The EU management system is based on landings not catches. Norway, Iceland, the Faroe Islands and Russia have discard bans in place, but in the EU you are free to dump at sea whatever you don’t find a use for. Why does EFTTA agree with Hugh that this has to change? There are several reasons, but most importantly, of course, is that we need to achieve healthy fish stocks in our part of the world. That is very much needed as 80% of the commercially exploited European fish stocks are overfished.
But there is more to our support than that. The discards amount to more than the total number of fish anglers remove from the sea.

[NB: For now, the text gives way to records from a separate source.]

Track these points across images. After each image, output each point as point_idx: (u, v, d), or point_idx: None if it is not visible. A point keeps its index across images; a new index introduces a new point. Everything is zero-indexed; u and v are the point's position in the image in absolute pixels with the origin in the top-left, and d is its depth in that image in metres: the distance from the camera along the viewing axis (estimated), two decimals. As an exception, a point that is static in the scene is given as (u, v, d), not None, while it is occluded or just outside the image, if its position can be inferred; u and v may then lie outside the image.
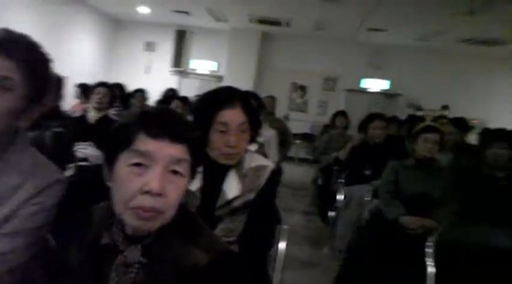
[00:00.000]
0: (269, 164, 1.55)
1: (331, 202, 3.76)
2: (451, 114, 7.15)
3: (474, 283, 1.98)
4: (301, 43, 9.85)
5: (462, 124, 3.98)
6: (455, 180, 2.63)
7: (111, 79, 5.68)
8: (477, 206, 2.43)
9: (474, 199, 2.48)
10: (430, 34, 8.21)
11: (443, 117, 5.01)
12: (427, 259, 1.89)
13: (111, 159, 0.89)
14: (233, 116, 1.44)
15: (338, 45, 9.75)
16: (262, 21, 8.85)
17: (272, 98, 5.24)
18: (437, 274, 1.87)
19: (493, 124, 3.68)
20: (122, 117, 1.13)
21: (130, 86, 5.63)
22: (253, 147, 2.05)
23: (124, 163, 0.86)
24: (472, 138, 4.45)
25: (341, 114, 5.34)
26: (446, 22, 7.29)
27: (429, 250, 1.90)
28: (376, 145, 3.72)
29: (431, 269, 1.87)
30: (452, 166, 3.05)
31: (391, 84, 9.90)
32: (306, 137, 9.01)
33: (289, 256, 3.24)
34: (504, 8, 6.12)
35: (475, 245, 1.98)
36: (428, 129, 2.69)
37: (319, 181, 4.98)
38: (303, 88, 10.24)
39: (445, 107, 9.08)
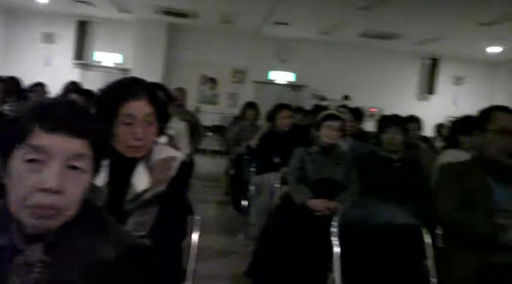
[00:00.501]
0: (178, 155, 1.54)
1: (244, 191, 3.84)
2: (354, 103, 7.61)
3: (374, 257, 2.15)
4: (210, 35, 9.84)
5: (358, 113, 4.28)
6: (356, 163, 2.84)
7: (9, 72, 5.23)
8: (376, 186, 2.66)
9: (373, 180, 2.71)
10: (331, 28, 8.64)
11: (345, 106, 5.34)
12: (332, 238, 2.01)
13: (5, 155, 0.83)
14: (139, 108, 1.40)
15: (246, 38, 9.90)
16: (169, 13, 8.68)
17: (181, 90, 5.19)
18: (343, 252, 1.99)
19: (389, 112, 4.01)
20: (16, 110, 1.05)
21: (30, 80, 5.23)
22: (162, 140, 2.03)
23: (19, 159, 0.81)
24: (370, 125, 4.80)
25: (251, 105, 5.45)
26: (346, 17, 7.73)
27: (334, 230, 2.02)
28: (284, 134, 3.87)
29: (336, 248, 1.99)
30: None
31: (297, 76, 10.29)
32: (217, 129, 9.05)
33: (204, 247, 3.26)
34: (399, 4, 6.63)
35: (374, 222, 2.15)
36: (331, 117, 2.86)
37: (231, 171, 5.06)
38: (213, 81, 10.26)
39: (347, 97, 9.65)
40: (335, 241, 2.02)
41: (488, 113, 2.00)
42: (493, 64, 10.17)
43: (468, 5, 6.34)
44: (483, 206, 1.90)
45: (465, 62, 10.28)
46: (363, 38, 9.18)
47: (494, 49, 8.94)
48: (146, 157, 1.48)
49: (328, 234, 2.05)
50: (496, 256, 1.80)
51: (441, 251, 2.01)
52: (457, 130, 2.99)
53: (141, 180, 1.45)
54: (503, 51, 8.96)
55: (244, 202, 3.83)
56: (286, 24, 8.73)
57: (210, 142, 8.63)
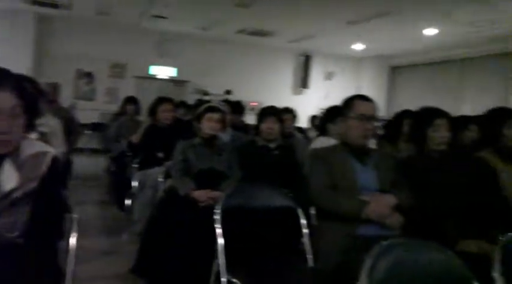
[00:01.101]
0: (50, 150, 1.47)
1: (127, 189, 3.74)
2: (236, 97, 7.81)
3: (255, 240, 2.26)
4: (86, 27, 9.30)
5: (239, 107, 4.44)
6: (236, 153, 2.95)
7: None
8: (255, 173, 2.80)
9: (252, 167, 2.85)
10: (210, 24, 8.74)
11: (227, 100, 5.48)
12: (216, 225, 2.07)
13: None
14: (2, 99, 1.31)
15: (125, 32, 9.55)
16: (36, 2, 8.00)
17: (54, 85, 4.85)
18: (226, 238, 2.07)
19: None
20: None
21: None
22: (33, 137, 1.90)
23: None
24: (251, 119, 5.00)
25: (130, 100, 5.30)
26: (224, 13, 7.88)
27: (217, 217, 2.09)
28: (166, 129, 3.85)
29: (220, 235, 2.05)
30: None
31: (179, 72, 10.22)
32: (96, 127, 8.61)
33: (87, 248, 3.15)
34: (274, 2, 6.95)
35: (253, 205, 2.26)
36: (211, 109, 2.93)
37: (112, 169, 4.88)
38: (89, 75, 9.71)
39: (228, 92, 9.86)
40: (218, 227, 2.08)
41: (349, 102, 2.23)
42: (359, 60, 11.20)
43: (335, 5, 6.90)
44: (348, 185, 2.11)
45: (335, 58, 11.16)
46: (241, 34, 9.46)
47: (359, 46, 9.85)
48: (14, 154, 1.39)
49: (212, 222, 2.11)
50: (360, 229, 2.02)
51: (315, 229, 2.20)
52: (326, 119, 3.28)
53: (8, 178, 1.35)
54: (366, 48, 9.92)
55: (128, 201, 3.73)
56: (165, 18, 8.61)
57: (88, 140, 8.18)
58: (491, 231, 1.94)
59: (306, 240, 2.18)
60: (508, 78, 7.63)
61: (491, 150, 2.51)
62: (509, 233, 1.64)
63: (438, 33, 7.94)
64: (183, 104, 5.84)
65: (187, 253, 2.40)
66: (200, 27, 9.08)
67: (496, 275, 1.49)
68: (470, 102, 8.62)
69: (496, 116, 2.55)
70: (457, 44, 8.50)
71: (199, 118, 2.93)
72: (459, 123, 3.16)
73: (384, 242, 1.44)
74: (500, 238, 1.60)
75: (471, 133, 3.12)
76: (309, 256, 2.14)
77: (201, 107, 3.03)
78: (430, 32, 7.90)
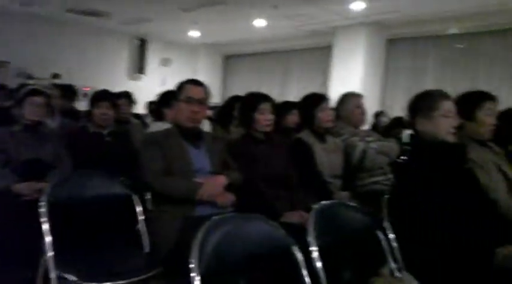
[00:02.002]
0: None
1: None
2: (66, 82, 7.20)
3: (89, 231, 2.17)
4: None
5: (69, 91, 4.15)
6: (65, 141, 2.77)
7: None
8: (87, 161, 2.67)
9: (84, 155, 2.71)
10: (32, -1, 7.88)
11: (56, 85, 5.04)
12: (42, 220, 1.93)
13: None
14: None
15: None
16: None
17: None
18: (56, 230, 1.94)
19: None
20: None
21: None
22: None
23: None
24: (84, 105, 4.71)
25: None
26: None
27: (42, 210, 1.94)
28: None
29: (46, 227, 1.92)
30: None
31: (-4, 51, 8.98)
32: None
33: None
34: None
35: (86, 195, 2.16)
36: (34, 92, 2.68)
37: None
38: None
39: (56, 76, 9.05)
40: (45, 222, 1.94)
41: (181, 86, 2.29)
42: (195, 47, 11.34)
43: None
44: (182, 169, 2.18)
45: (171, 44, 11.10)
46: (71, 13, 8.74)
47: (195, 33, 9.98)
48: None
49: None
50: (197, 210, 2.11)
51: (152, 214, 2.21)
52: (161, 104, 3.29)
53: None
54: (202, 35, 10.10)
55: None
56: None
57: None
58: (307, 201, 2.23)
59: (141, 226, 2.19)
60: (327, 70, 8.61)
61: (308, 131, 2.85)
62: (320, 202, 1.91)
63: (267, 25, 8.50)
64: (2, 88, 5.18)
65: (12, 253, 2.19)
66: (20, 2, 8.08)
67: (310, 239, 1.71)
68: (295, 90, 9.51)
69: (310, 101, 2.90)
70: (283, 36, 9.22)
71: (20, 102, 2.66)
72: (283, 108, 3.48)
73: (214, 218, 1.54)
74: (313, 206, 1.85)
75: (294, 117, 3.46)
76: (145, 242, 2.15)
77: (22, 90, 2.75)
78: (260, 23, 8.40)
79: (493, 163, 2.25)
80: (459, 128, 2.09)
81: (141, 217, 2.21)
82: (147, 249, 2.13)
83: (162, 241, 2.05)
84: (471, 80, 7.31)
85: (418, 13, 7.00)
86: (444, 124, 1.91)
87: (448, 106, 1.94)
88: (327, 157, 2.80)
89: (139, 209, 2.23)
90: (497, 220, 1.92)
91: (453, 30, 7.66)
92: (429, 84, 7.65)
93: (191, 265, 1.35)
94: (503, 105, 2.79)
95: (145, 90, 9.61)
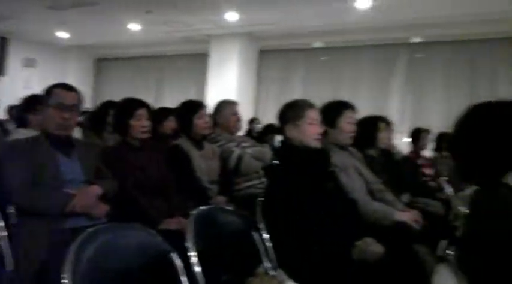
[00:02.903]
0: None
1: None
2: None
3: None
4: None
5: None
6: None
7: None
8: None
9: None
10: None
11: None
12: None
13: None
14: None
15: None
16: None
17: None
18: None
19: None
20: None
21: None
22: None
23: None
24: None
25: None
26: None
27: None
28: None
29: None
30: None
31: None
32: None
33: None
34: None
35: None
36: None
37: None
38: None
39: None
40: None
41: (49, 91, 2.14)
42: (64, 48, 10.58)
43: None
44: (52, 178, 2.03)
45: (37, 45, 10.21)
46: None
47: (63, 34, 9.32)
48: None
49: None
50: (68, 222, 1.98)
51: (15, 228, 2.01)
52: (25, 109, 3.01)
53: None
54: (71, 37, 9.48)
55: None
56: None
57: None
58: (186, 208, 2.24)
59: (3, 243, 1.98)
60: (203, 77, 8.71)
61: (185, 138, 2.87)
62: (199, 207, 1.94)
63: (141, 29, 8.30)
64: None
65: None
66: None
67: (189, 244, 1.73)
68: (170, 96, 9.45)
69: (188, 108, 2.93)
70: (158, 41, 9.08)
71: None
72: (160, 114, 3.45)
73: (89, 230, 1.47)
74: (191, 212, 1.88)
75: (171, 124, 3.45)
76: (9, 260, 1.96)
77: None
78: (134, 27, 8.19)
79: (353, 166, 2.52)
80: (323, 135, 2.30)
81: (3, 234, 2.00)
82: (10, 267, 1.94)
83: (29, 257, 1.89)
84: (334, 90, 8.03)
85: (288, 26, 7.47)
86: (309, 131, 2.09)
87: (312, 114, 2.13)
88: (205, 164, 2.85)
89: (0, 224, 2.01)
90: (356, 217, 2.16)
91: (318, 43, 8.34)
92: (298, 94, 8.21)
93: (64, 281, 1.28)
94: (364, 112, 3.15)
95: (6, 93, 8.70)
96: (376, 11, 6.27)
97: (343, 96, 7.58)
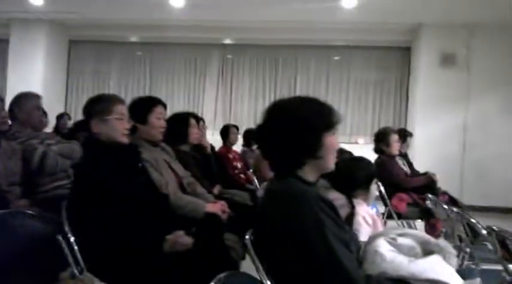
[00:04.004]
0: None
1: None
2: None
3: None
4: None
5: None
6: None
7: None
8: None
9: None
10: None
11: None
12: None
13: None
14: None
15: None
16: None
17: None
18: None
19: None
20: None
21: None
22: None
23: None
24: None
25: None
26: None
27: None
28: None
29: None
30: None
31: None
32: None
33: None
34: None
35: None
36: None
37: None
38: None
39: None
40: None
41: None
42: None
43: None
44: None
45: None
46: None
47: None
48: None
49: None
50: None
51: None
52: None
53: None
54: None
55: None
56: None
57: None
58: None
59: None
60: (2, 64, 7.68)
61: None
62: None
63: None
64: None
65: None
66: None
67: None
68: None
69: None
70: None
71: None
72: None
73: None
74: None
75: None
76: None
77: None
78: None
79: (164, 161, 2.57)
80: (133, 130, 2.29)
81: None
82: None
83: None
84: (150, 86, 7.99)
85: (99, 18, 7.12)
86: (118, 126, 2.05)
87: (121, 109, 2.10)
88: (2, 164, 2.55)
89: None
90: (168, 211, 2.21)
91: (134, 38, 8.17)
92: (113, 88, 7.93)
93: None
94: (180, 109, 3.21)
95: None
96: (190, 10, 6.44)
97: (160, 91, 7.64)
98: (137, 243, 1.85)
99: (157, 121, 2.52)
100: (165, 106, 2.62)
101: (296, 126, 1.37)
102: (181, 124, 3.14)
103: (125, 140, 2.11)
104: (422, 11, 6.28)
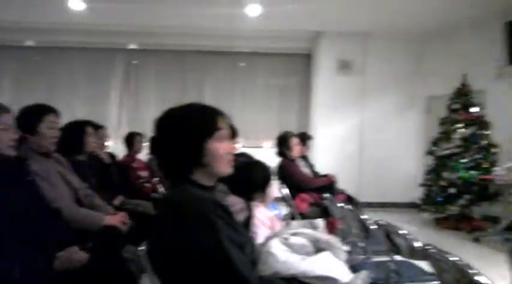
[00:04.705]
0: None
1: None
2: None
3: None
4: None
5: None
6: None
7: None
8: None
9: None
10: None
11: None
12: None
13: None
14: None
15: None
16: None
17: None
18: None
19: None
20: None
21: None
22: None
23: None
24: None
25: None
26: None
27: None
28: None
29: None
30: None
31: None
32: None
33: None
34: None
35: None
36: None
37: None
38: None
39: None
40: None
41: None
42: None
43: None
44: None
45: None
46: None
47: None
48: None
49: None
50: None
51: None
52: None
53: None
54: None
55: None
56: None
57: None
58: None
59: None
60: None
61: None
62: None
63: None
64: None
65: None
66: None
67: None
68: None
69: None
70: None
71: None
72: None
73: None
74: None
75: None
76: None
77: None
78: None
79: (57, 173, 2.42)
80: (22, 141, 2.13)
81: None
82: None
83: None
84: (49, 92, 7.50)
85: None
86: (2, 137, 1.90)
87: (6, 119, 1.94)
88: None
89: None
90: (60, 227, 2.08)
91: (30, 42, 7.63)
92: (7, 96, 7.35)
93: None
94: (81, 116, 2.99)
95: None
96: (91, 13, 6.18)
97: (60, 99, 7.19)
98: (25, 264, 1.71)
99: (49, 131, 2.37)
100: (57, 114, 2.47)
101: (178, 135, 1.38)
102: (77, 133, 2.99)
103: (11, 152, 1.95)
104: (321, 20, 6.63)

But, because we anglers take fish from the sea, we have been dragged into the discard and overfishing debate.
At ever-increasing speed we are being denied access to fishing spots and presented with all kinds of measures to limit our fishing for no good reason other than a failure of EU and national commercial fisheries management systems.
So there is another more selfish reason to join the campaign: less discards means better mortality data, means better management of the commercial sector, means less pressure on the recreational angling sector.
Campaigns like Hugh’s Fish Fight are needed to generate the political will to solve the discard problem. If politicians don’t feel the pressure from the public, history tells us that not much will happen – if anything at all.
We just have to be careful that we are not caught unfairly in the discard debate and made part of the problem.
Some scientists don’t make a difference between fish anglers release and commercial discards. EFTTA has made sure to counter these conclusions. The term discards does not belong to the recreational fisheries vocabulary. Anglers don’t discard fish. They release fish – obligatory or voluntarily. Fish released by anglers are widely accepted as a positive contribution to conservation of fish stocks and we want that still to be the case.